Hayden also emphasized the importance of analyzing reports from GPO partners and sharing those insights with teams in the field to maximize purchasing. She added that hoteliers should consider how they can streamline distribution to decrease delivery costs and secure better pricing; for instance, consolidating orders into one truck that drops once or twice a week versus daily. Hayden shared that McKibbon is also focusing on minimizing the cost of disposables and reducing food waste. “We’re paying attention to not overproducing food, buying the right amounts, and not creating a lot of waste. Nobody makes money when food is going in the trash.”  

Also, be diligent when receiving highly perishable items. Don Falgoust, principal of Spot On F&B Services Group, said costs start not with what’s on the invoice but with the actual yields. “If you’re receiving a case of strawberries and not looking through and even tasting them, you don’t know what you’re going to get,” Falgoust explained. It pays—or in this case, saves—to be a squeaky wheel and hold suppliers accountable for quality. “They don’t want to send another truck out later in the day with replacements,” Falgoust pointed out. 
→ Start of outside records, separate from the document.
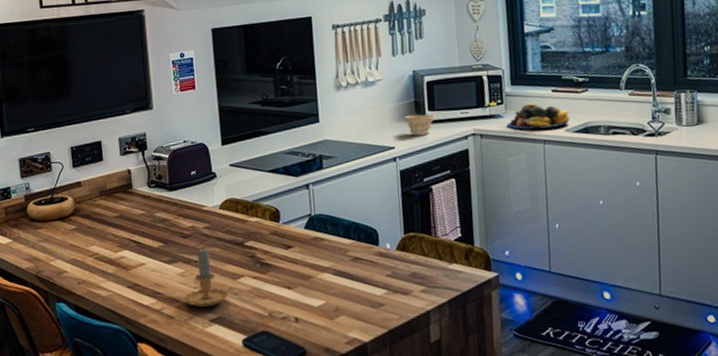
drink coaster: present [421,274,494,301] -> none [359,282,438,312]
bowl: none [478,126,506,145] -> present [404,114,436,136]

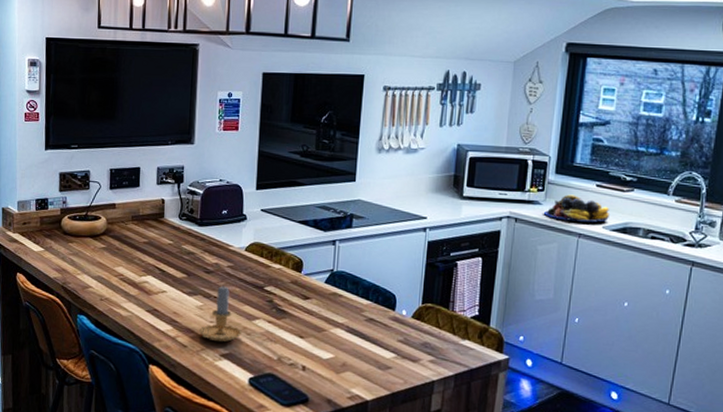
bowl: present [404,114,436,136] -> none [441,188,473,211]

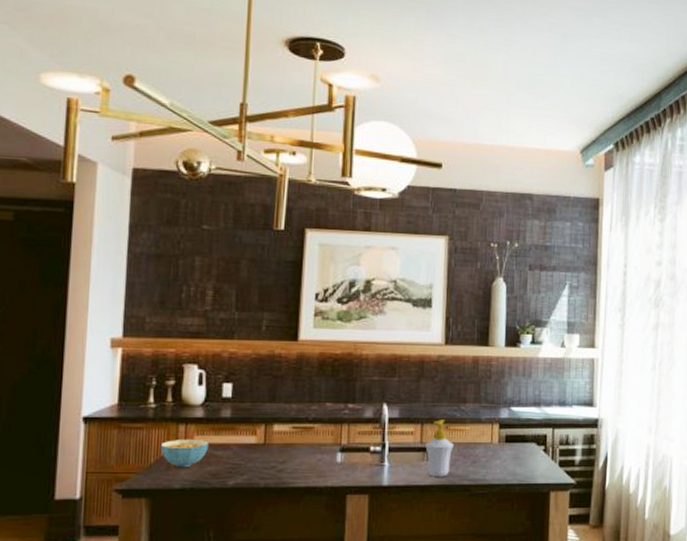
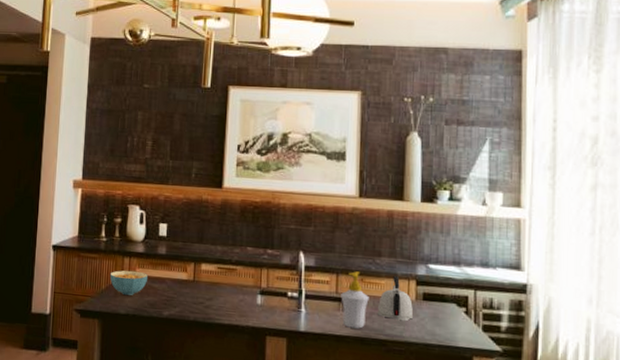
kettle: none [462,420,497,465] -> present [378,275,414,322]

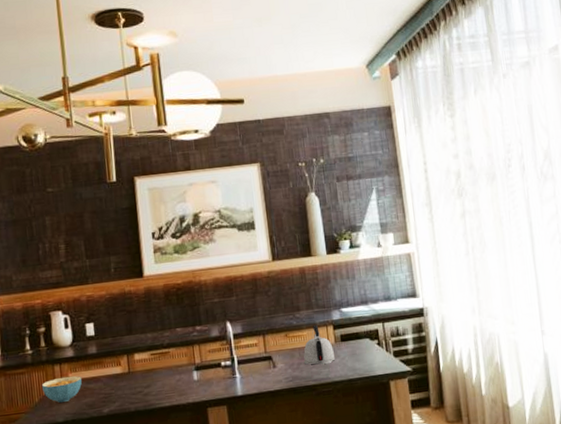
soap bottle: present [341,271,369,329] -> none [269,328,295,382]

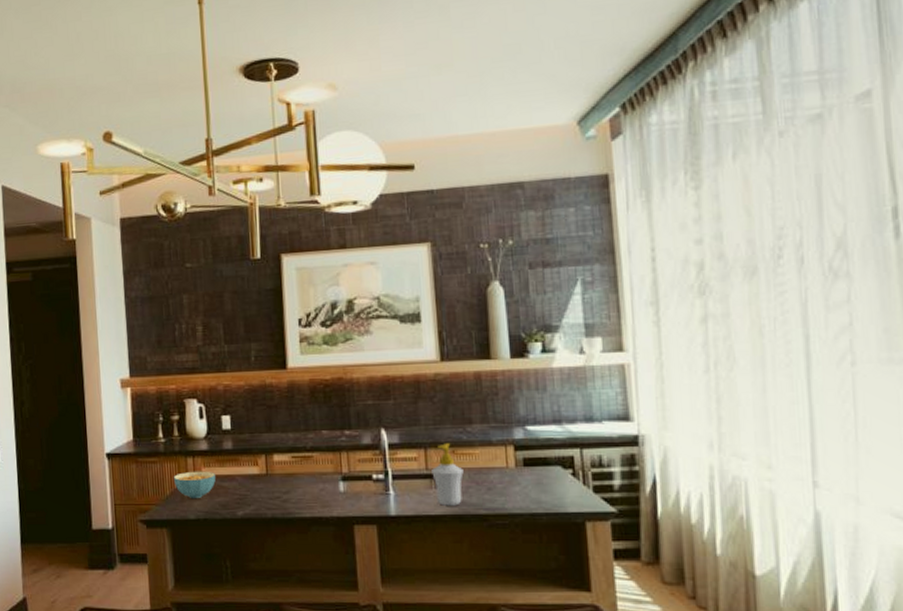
soap bottle: none [269,328,295,382] -> present [431,443,464,506]
kettle: present [303,324,336,365] -> none [474,442,515,492]

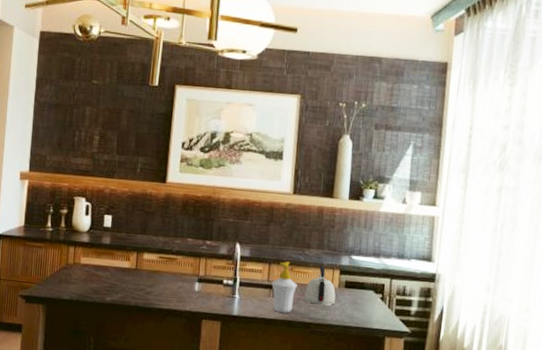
cereal bowl: present [174,471,216,498] -> none [55,259,92,282]
kettle: none [474,442,515,492] -> present [304,265,336,307]

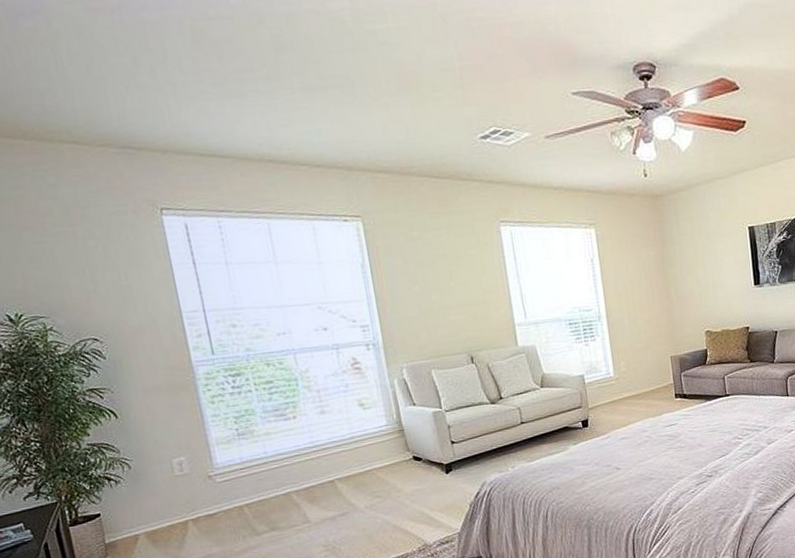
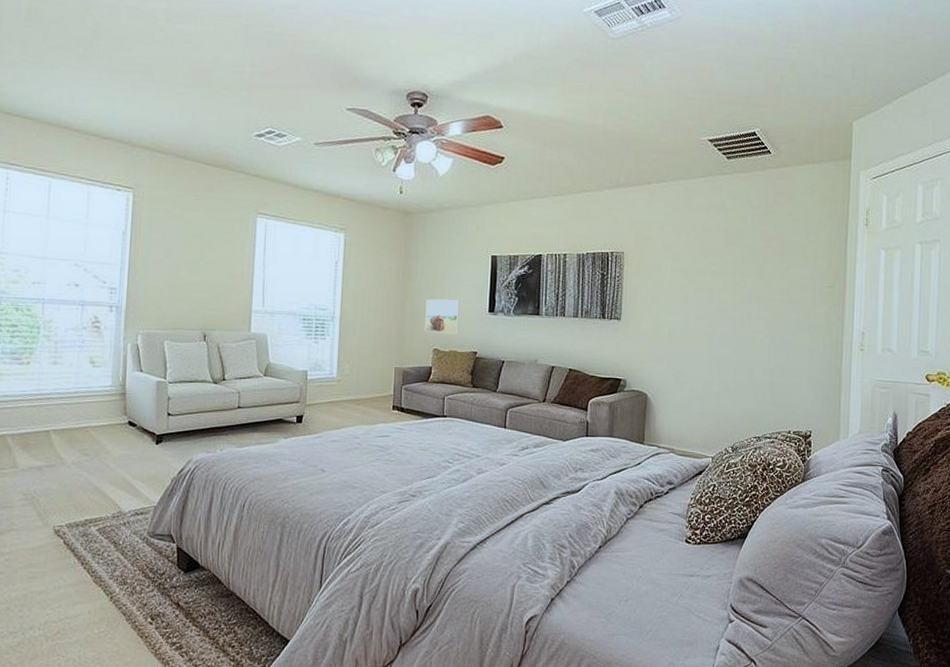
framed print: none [690,278,727,316] -> present [424,299,460,335]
Jim Myers, executive vice president operations for Hay Creek Hotels, Resorts and Restaurants, said that in addition to purchasing and receiving quality products, it’s important to implement focused training so culinary teams are versed in the production buffet or continental-style breakfast. “We also want to ensure the property has the proper storage and serving equipment that can extend the shelf life of products,” Myers added. 
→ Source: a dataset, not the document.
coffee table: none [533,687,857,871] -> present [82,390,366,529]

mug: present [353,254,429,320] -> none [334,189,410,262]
Food quality and attentive service go hand-in-hand to deliver a complimentary breakfast that meets guest expectations. As Falgoust put it, “If you miss either one of those notes from the song, that record doesn’t sell.” Wendel noted that staff who anticipate guest needs—even in small ways like pre-clearing tables and replenishing water—have a significant impact on the guests’ experience. Likewise, small missteps—like running out of coffee cups—can quickly turn the experience into a negative one. 
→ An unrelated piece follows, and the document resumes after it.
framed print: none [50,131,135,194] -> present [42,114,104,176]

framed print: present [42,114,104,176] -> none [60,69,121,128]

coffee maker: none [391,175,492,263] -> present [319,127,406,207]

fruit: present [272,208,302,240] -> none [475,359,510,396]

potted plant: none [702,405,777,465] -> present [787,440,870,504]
“Be proactive with these areas you have to maintain, keep clean, and keep fully stocked—but not overstocked,” Wendel warned. “You don’t want to over-prep. You need to replenish thoughtfully.” It may be that the perception of freshness matters just as much as the taste. “There’s nothing worse than opening up the chafing dish and you can tell when the eggs have been there for 30-45 minutes,” Wendel described. “They’re not mixed up; it’s one big mass.” 

Service is important, but hospitality is the differentiator, noted Myers. “As guests start their day, it can create a lasting memory of the overall hotel experience when the breakfast associates are truly engaged in hospitality behaviors. It separates us from other hotels,” Myers said. “If we decide to offer complimentary breakfast, it is all about exceeding the guest expectations and creating an early morning surprise beyond just coffee and a muffin.”